接下来再看详细的接口API变更,接口定义在IMetaStoreClient和RetryingMetaStoreClient。
其中RetryingMetaStoreClient作为代理实现,支持失败重试功能。
2.3相对2.1版本API变化
新增如下接口:
#IMetaStoreClient.java
List<String> getTables(String dbName, String tablePattern, TableType tableType)
throws MetaException, TException, UnknownDBException;
public PartitionValuesResponse listPartitionValues(PartitionValuesRequest request)
throws MetaException, TException, NoSuchObjectException;
void alter_partition(String dbName, String tblName, Partition newPart)
throws InvalidOperationException, MetaException, TException;
3.1相对2.3版本API变化:
新增了Catalog相关的增删改查接口:
void createCatalog(Catalog catalog)
throws AlreadyExistsException, InvalidObjectException, MetaException, TException;
void alterCatalog(String catalogName, Catalog newCatalog)

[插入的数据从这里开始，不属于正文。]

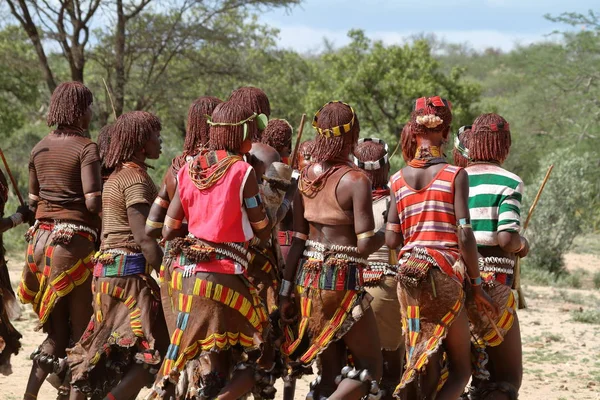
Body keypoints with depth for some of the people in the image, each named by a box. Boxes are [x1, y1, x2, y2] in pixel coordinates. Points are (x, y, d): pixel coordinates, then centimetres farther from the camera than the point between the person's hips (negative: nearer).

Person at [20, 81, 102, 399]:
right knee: (81, 330, 4)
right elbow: (93, 202, -17)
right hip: (75, 241, -7)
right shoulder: (86, 148, -9)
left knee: (55, 331, 11)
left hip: (41, 239, 7)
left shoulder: (40, 148, 11)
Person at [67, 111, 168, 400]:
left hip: (107, 269, 10)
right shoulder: (135, 178, -12)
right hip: (130, 271, -10)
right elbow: (143, 238, -20)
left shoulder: (116, 176, 17)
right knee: (153, 353, -8)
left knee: (101, 350, 13)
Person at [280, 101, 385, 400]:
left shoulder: (307, 176, 6)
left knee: (330, 369, 14)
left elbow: (298, 239, 8)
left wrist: (286, 289, 10)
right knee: (370, 366, 4)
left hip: (308, 277, 7)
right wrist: (383, 236, 4)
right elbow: (365, 245, -17)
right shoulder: (356, 181, -12)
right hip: (343, 280, -7)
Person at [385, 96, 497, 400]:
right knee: (460, 368, 3)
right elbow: (464, 234, -10)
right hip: (445, 272, -4)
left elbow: (391, 239, 6)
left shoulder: (399, 179, 8)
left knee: (420, 367, 13)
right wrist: (476, 284, -2)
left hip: (408, 273, 4)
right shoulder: (455, 175, -4)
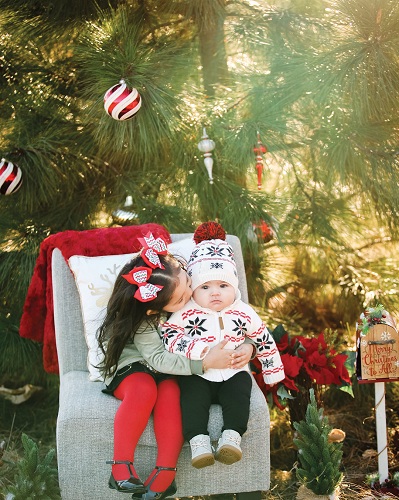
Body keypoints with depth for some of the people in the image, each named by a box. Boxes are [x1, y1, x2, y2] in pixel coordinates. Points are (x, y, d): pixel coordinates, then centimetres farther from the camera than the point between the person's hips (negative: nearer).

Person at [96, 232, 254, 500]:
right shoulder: (145, 321, -26)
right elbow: (158, 359, -29)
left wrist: (249, 345, -22)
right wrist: (204, 362, -37)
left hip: (171, 370, 3)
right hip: (132, 365, -3)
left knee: (170, 392, -30)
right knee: (144, 388, -36)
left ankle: (165, 473, -24)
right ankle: (122, 467, -24)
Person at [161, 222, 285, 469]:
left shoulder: (243, 313, 1)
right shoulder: (188, 312, -6)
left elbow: (264, 340, 11)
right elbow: (169, 335, -14)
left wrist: (273, 372, 16)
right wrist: (198, 349, -27)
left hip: (233, 372, 2)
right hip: (197, 374, -1)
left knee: (240, 389, -26)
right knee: (193, 395, -27)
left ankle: (232, 437, -29)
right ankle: (199, 441, -30)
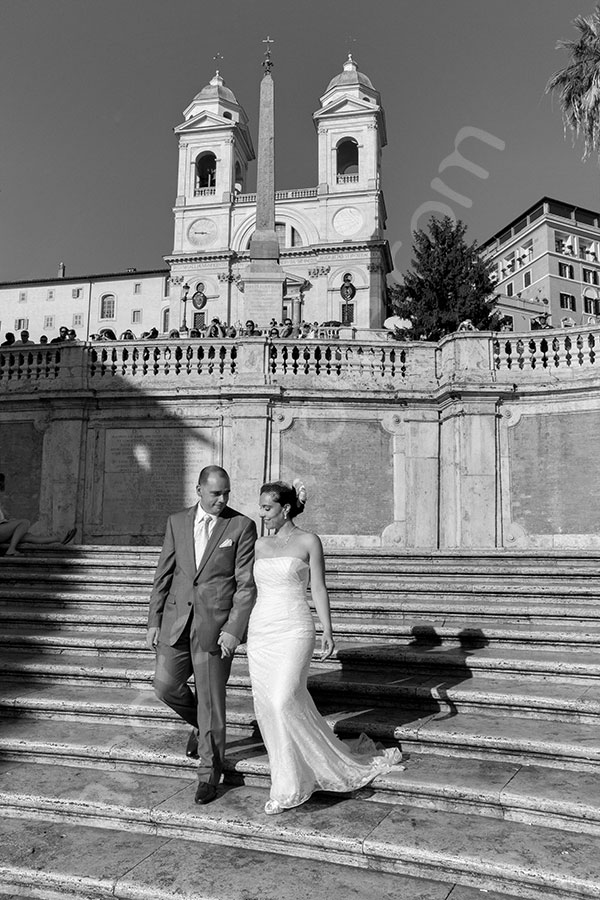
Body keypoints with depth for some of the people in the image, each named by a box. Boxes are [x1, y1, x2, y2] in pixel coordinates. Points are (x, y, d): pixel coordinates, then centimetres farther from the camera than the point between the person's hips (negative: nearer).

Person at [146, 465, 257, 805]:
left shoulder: (242, 526, -6)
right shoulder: (177, 522, 6)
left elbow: (247, 584, -8)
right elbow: (164, 575, 9)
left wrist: (234, 629, -15)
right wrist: (154, 621, 6)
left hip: (217, 624, -4)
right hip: (177, 620, 4)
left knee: (211, 699, 2)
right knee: (166, 685, 8)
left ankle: (210, 772, 21)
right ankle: (203, 725, 38)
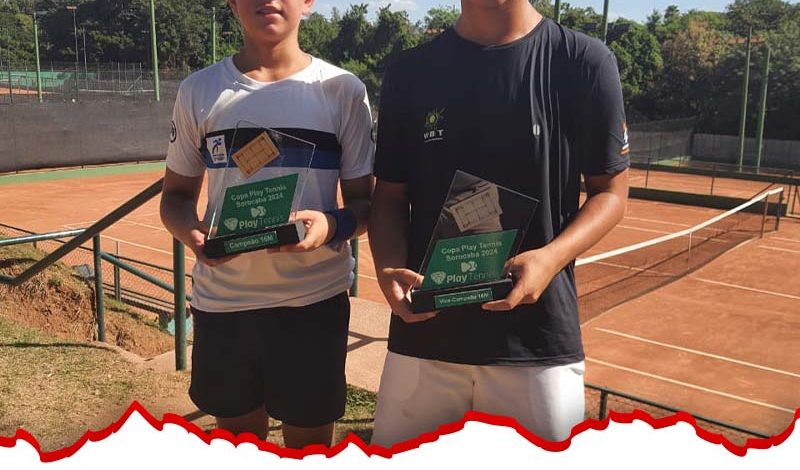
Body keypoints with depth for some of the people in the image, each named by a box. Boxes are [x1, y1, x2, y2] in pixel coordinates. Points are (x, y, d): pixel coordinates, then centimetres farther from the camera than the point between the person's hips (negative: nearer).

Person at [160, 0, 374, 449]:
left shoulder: (343, 90, -2)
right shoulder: (199, 90, 3)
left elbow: (366, 204, 1)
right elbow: (176, 195, 10)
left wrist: (333, 225, -21)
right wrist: (191, 231, -13)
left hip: (314, 302, -1)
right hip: (221, 303, 2)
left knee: (310, 448, 13)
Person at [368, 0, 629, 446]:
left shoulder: (585, 61, -2)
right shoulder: (410, 71, 5)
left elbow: (610, 191, 1)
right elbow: (391, 196, 9)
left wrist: (551, 258, -17)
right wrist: (389, 268, -11)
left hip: (539, 341, -1)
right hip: (424, 334, 2)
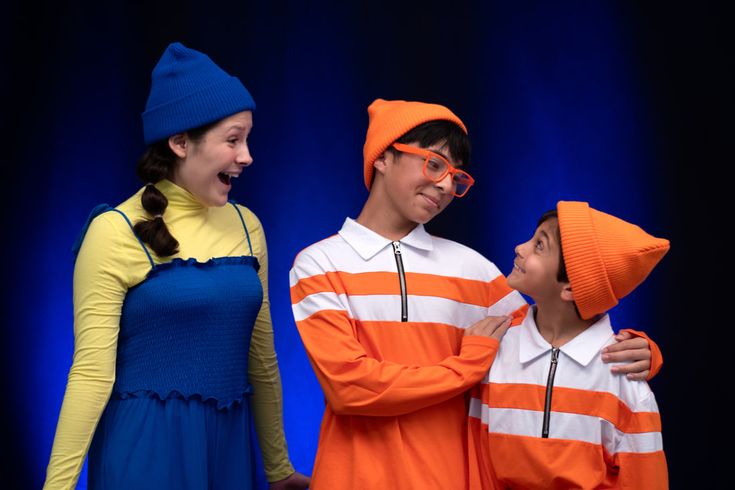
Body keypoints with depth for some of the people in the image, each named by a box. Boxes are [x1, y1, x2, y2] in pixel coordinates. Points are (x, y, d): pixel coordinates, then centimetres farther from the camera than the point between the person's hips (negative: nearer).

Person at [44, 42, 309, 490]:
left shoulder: (245, 225, 4)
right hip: (147, 447, -5)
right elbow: (92, 372, -12)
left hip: (231, 444, 5)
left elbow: (261, 358, 9)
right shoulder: (116, 232, -11)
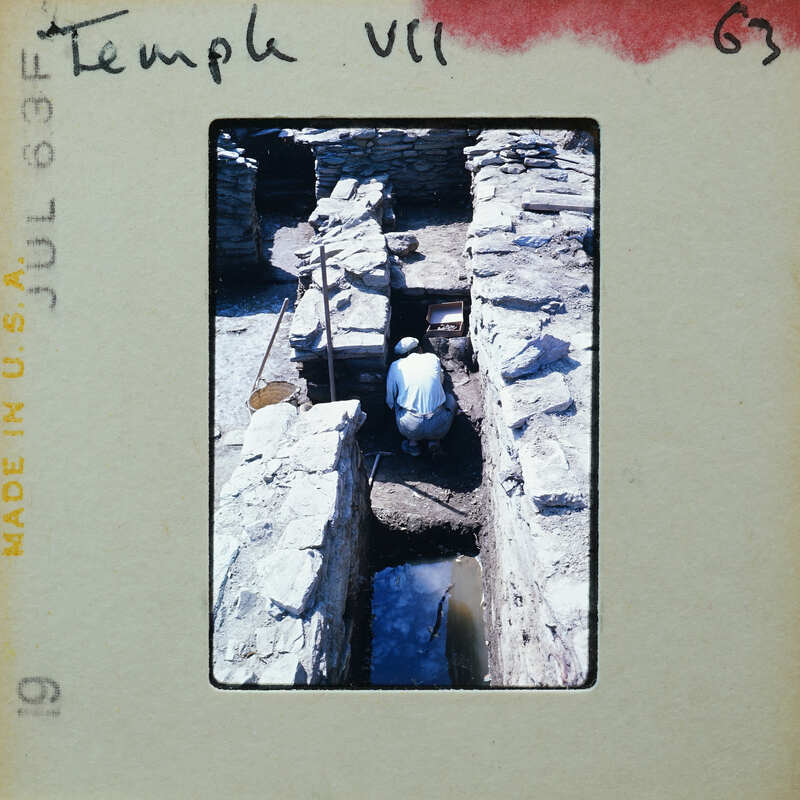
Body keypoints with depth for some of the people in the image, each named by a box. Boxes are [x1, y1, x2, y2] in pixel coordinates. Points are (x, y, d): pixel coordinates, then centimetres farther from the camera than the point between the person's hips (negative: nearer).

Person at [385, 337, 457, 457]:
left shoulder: (395, 366, 8)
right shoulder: (433, 358, 11)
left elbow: (390, 401, 16)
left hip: (410, 428, 0)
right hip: (439, 428, 0)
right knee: (449, 397, 30)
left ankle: (413, 442, 14)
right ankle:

throws NoSuchObjectException, InvalidObjectException, MetaException, TException;
Catalog getCatalog(String catName) throws NoSuchObjectException, MetaException, TException;
List<String> getCatalogs() throws MetaException, TException;
void dropCatalog(String catName)
throws NoSuchObjectException, InvalidOperationException, MetaException, TException;
跟Table、Database、Schema和Field相关的接口,并且涉及到Catalog的,在保留原来的接口上新增新的接口,跟之前的接口区别是新增了String catName参数:
List<String> getTables(String catName, String dbName, String tablePattern)
throws MetaException, TException, UnknownDBException;
List<TableMeta> getTableMeta(String catName, String dbPatterns, String tablePatterns,
List<String> tableTypes)
throws MetaException, TException, UnknownDBException;
List<String> getAllTables(String catName, String dbName)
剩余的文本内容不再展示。